Joseph asks: IMO, while I can’t doubt his NL West success, I don’t believe [Ian Kennedy] would be anywhere near the pitcher he was last season if he was on the Yankees in the AL East. He doesn’t have blow-me-away stuff and in my opinion, a lot came together last year for him. So, what’s your take? I don’t dive too heavily into advance stats, so my analysis is lacking.
We don’t even have to bring up his stuff or his command or anything like that. This applies to every pitcher ever: moving from the NL West to the AL East will cause your performance to suffer. It doesn’t matter if you’re Ian Kennedy, Tim Lincecum, Clayton Kershaw, or Pedro Martinez in his prime. It’s unavoidable. The lineups in the AL East are far better, there’s a DH instead of a pitcher batting, and the ballparks are much less forgiving.
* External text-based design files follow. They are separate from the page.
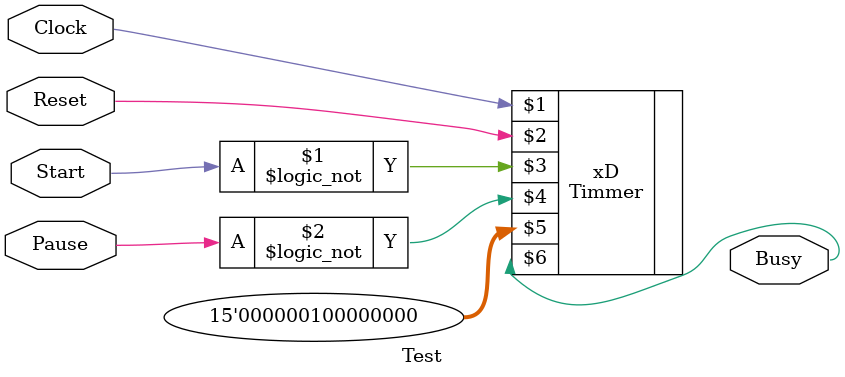
<source format=v>
module Test(
	input Clock,
	input Reset,
	input Start,
	input Pause,
	output Busy
);

Timmer xD(Clock, Reset, !Start, !Pause, 15'd256, Busy);
endmodule

</source>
In terms of pitching environments, the AL East and NL West couldn’t be any more different.
Kennedy is no exception like I said, and in fact his numbers would probably take a bigger hit than most because he’s on the best team in the division and doesn’t have to face his own lineup. Since moving to Arizona, 145.2 of his 416 innings (35.0%) have come against the punchless Giants, Dodgers, and Padres. Replace those teams with the Red Sox, Blue Jays, and Rays, and he’d do worst. It’s just the way it is. IPK is a really, really good pitcher, but his performance would absolutely suffer if he was still in pinstripes.
Will asks: I feel as though big market/high payroll teams are being put in an disadvantaged spot by the draft process/new CBA. Now that there is a cap on the draft/international market I feel like it is unfair to winning teams. How else are those teams going to acquire talent besides free agency? Picking so late in the draft is already a disadvantage, now the new CBA and possible worldwide draft would really hurt teams like the Yanks. What do you think?
The spending restrictions put in place by the new Collective Bargaining Agreement hurt everyone, but they hurt good teams the most. The more you win, the less you have to spend on top amateur talent without hurting themselves in the future (by forfeiting picks or future spending money per the new rules). Instead of being rewarded for winning, you’re punished. Good teams like the Yankees will be stuck signing free agents to improve their roster long-term, unless they just completely out-scout and out-player develop everyone else. It sucks, but at least the Yankees have more money to use on free agents than any other team.